February 27, 2015 by Maria Angela Ferrario
The Clasp project kicked off on 3rd February with a brief planning session for the Clasp 18-month agile roadmap – as a taster, here is our roadmap for the next six months. This was followed by a hands-on workshop on personal data interactions, during which we explored the wonders and perils of using Clasp Moodcons to turn our sleep data into NightShapes. Here we briefly explain how.
Let’s start from the beginning, there were seven of us (three core research team and four key stakeholders). MAF facilitated the workshop and asked participants to write down the five words that, in their opinion, best defines ‘personal data’. Examples of personal data were also brought to the table as well as the opportunities and challenges of interacting with personal data across all the steps of the data life-cycle.

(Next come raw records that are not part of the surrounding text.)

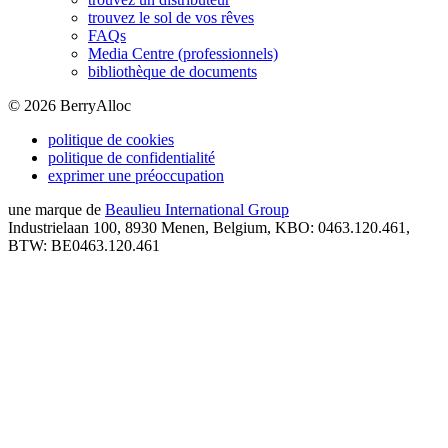
trouvez le sol de vos rêves
FAQs
Media Centre (professionnels)
bibliothèque de documents
©
2026
BerryAlloc
politique de cookies
politique de confidentialité
exprimer une préoccupation
une marque de
Beaulieu International Group
Industrielaan 100, 8930 Menen, Belgium, KBO: 0463.120.461,
BTW: BE0463.120.461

Research shows that there is an association between anxiety levels and sleep patterns, including in people with ASD. The Clasp research team thinks that there little more personal than data captured during our sleep. The team first tried on themselves what it means to have your own sleep data automatically captured, represented and discussed in a group situation. We tried both automatic capture (and sharing) of sleep data through wearables like FitBit, and personal descriptions. Through this process we came up with the idea of representing sleep data as organic matters, like corals and presented some of our initial experiments with code linking to Shapeways ShapeJS to automatically generate 3D-viz of sleep data.
Back to the workshop: the team was invited to represent the last night’s sleep by combining specially designed and 3D printed ‘Clasp Moodcons’. Moodcons come in a set of different shapes: some are round, some have spikes. None have specific meanings apart from being ‘data’. Participants are free to add qualities to this data by colouring the shapes or cutting them or both. During this workshop each Moodcon represented the aggregated data of an hour sleep. Pipe cleaners where then used to connect each aggregated data units and white sheets of paper where used by the participants as metadata.

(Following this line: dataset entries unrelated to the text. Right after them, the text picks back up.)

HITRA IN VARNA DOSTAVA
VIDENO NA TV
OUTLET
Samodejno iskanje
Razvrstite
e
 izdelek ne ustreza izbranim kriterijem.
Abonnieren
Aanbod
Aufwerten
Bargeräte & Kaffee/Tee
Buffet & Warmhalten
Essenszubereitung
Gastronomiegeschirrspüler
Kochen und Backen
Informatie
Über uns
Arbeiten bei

The resulting NightShapes where then securely stored in a box with their metadata and individually, picked up at random by the participants, and ‘guessterpreted’.
Overall, the ‘guessed’ interpretations were fairly accurate, even when the Moodcons had been altered (e.g. broken or painted in different colours) to convey very specific sleep quality. This may seem trivial, but indicates that we may all be different but we do convey individual meanings in specific and recognisable patterns. However, in most cases the meta-data that otherwise added context to the data was ignored.
Key findings were summarised and reported back during our second meet-up and workshop “Technology Kitchen” focused on the material aspects and functionalities of data-sensing devices.